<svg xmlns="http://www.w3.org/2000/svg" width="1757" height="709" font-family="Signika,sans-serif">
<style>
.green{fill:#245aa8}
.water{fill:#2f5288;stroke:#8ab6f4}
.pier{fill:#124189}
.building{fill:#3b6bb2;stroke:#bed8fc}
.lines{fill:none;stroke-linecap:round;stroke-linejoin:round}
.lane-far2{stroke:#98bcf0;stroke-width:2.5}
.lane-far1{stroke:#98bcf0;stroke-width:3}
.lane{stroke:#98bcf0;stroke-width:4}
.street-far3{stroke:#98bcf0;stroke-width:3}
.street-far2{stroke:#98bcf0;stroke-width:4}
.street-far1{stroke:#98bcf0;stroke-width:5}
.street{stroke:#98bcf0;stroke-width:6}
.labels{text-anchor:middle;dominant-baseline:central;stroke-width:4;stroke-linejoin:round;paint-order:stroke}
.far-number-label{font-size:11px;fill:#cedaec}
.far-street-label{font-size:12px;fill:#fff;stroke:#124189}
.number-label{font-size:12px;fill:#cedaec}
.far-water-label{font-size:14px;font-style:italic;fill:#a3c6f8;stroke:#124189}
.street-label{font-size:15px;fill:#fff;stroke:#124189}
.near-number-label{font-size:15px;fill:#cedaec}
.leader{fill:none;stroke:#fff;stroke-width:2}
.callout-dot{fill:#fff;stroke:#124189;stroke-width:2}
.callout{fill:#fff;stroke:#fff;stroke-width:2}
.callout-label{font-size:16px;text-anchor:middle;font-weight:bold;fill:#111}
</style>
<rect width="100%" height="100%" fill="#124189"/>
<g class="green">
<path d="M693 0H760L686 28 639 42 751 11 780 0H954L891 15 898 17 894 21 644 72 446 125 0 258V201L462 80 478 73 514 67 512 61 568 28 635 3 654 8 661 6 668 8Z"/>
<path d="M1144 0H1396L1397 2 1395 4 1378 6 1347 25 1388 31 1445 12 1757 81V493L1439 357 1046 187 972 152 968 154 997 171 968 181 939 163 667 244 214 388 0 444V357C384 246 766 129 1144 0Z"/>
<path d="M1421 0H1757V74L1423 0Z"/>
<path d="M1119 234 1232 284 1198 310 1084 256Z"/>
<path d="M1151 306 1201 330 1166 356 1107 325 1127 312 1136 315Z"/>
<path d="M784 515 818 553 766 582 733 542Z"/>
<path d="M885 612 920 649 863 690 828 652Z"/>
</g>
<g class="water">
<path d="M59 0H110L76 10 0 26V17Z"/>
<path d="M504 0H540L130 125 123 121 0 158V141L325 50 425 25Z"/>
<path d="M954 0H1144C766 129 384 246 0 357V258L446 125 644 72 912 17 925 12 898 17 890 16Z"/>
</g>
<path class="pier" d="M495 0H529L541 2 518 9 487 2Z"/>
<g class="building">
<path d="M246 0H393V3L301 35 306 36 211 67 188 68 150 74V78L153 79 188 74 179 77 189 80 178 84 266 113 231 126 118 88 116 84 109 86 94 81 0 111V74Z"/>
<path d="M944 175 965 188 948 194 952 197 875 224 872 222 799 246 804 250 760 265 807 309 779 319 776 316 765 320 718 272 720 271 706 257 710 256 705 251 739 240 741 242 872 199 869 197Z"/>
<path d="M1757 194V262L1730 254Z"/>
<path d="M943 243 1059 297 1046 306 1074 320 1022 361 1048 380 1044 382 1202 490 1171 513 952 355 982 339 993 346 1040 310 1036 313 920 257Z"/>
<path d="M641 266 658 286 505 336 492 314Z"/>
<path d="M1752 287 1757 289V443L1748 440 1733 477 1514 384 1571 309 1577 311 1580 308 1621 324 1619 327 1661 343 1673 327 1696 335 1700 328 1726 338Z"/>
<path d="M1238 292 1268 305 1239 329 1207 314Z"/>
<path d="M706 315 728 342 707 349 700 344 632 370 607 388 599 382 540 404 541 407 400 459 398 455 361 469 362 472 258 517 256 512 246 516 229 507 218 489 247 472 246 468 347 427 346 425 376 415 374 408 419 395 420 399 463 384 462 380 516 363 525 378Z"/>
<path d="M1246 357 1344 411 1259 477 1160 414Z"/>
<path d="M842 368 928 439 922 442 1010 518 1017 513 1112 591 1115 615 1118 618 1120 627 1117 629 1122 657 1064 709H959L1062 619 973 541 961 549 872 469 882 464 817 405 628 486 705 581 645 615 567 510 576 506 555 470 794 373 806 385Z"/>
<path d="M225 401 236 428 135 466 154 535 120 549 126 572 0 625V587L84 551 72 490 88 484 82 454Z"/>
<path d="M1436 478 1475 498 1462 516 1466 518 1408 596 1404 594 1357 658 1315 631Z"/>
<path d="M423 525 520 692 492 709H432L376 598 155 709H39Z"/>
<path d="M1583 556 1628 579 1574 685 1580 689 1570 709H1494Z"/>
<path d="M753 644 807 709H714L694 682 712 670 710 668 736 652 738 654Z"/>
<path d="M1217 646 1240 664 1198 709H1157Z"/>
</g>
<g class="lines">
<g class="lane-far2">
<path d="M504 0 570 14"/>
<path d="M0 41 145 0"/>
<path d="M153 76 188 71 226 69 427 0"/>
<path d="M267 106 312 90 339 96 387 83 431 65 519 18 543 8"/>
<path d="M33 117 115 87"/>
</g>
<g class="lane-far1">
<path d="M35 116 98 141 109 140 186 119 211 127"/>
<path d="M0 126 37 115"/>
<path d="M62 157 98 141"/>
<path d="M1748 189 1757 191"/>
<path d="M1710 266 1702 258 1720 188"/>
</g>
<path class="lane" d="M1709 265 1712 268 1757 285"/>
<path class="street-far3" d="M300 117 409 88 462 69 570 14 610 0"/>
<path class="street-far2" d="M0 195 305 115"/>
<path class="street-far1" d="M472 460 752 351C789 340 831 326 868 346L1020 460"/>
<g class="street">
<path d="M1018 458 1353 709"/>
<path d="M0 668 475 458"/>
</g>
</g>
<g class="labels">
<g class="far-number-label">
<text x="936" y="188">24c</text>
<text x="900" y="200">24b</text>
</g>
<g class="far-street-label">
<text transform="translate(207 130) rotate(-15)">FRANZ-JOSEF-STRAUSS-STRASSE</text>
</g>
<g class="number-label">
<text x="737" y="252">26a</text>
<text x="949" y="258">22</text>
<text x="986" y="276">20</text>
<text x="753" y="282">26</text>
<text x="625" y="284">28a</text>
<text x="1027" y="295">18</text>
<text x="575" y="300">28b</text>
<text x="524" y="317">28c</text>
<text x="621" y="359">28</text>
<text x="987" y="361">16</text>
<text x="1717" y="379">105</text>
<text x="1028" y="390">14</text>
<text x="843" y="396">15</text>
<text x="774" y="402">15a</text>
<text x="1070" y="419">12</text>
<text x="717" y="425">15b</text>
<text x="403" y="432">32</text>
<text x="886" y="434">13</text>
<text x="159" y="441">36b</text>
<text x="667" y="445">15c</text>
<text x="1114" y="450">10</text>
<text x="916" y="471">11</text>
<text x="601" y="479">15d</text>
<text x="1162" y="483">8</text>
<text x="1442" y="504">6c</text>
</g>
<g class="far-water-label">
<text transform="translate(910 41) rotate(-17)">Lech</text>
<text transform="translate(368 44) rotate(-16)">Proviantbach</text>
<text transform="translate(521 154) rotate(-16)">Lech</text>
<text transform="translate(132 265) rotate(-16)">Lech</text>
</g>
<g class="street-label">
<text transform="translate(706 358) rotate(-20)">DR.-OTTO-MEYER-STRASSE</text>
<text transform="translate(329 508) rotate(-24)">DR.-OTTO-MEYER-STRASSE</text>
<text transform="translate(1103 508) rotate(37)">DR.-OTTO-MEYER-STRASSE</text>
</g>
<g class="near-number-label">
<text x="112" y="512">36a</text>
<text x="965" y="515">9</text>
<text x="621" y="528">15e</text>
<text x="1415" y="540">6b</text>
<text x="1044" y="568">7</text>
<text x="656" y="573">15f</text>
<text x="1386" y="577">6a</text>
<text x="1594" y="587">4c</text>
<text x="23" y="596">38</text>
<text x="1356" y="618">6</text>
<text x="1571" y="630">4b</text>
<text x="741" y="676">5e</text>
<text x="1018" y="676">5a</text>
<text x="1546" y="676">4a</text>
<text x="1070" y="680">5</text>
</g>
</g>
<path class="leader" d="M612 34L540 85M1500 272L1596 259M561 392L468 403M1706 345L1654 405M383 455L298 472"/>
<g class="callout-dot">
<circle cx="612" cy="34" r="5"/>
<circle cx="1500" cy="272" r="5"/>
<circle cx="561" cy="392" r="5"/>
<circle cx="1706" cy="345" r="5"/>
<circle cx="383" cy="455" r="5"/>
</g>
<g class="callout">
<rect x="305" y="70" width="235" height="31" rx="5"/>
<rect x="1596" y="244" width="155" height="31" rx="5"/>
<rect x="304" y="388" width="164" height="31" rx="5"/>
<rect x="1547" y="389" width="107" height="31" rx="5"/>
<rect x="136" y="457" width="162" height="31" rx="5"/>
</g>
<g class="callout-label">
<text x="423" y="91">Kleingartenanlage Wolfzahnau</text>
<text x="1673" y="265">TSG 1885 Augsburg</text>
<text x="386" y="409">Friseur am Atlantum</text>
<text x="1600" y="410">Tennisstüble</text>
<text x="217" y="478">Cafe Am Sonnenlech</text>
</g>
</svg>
* * *
Your objective –
Report every line in the data above in which the word "lines" appears.

Result –
.lines{fill:none;stroke-linecap:round;stroke-linejoin:round}
<g class="lines">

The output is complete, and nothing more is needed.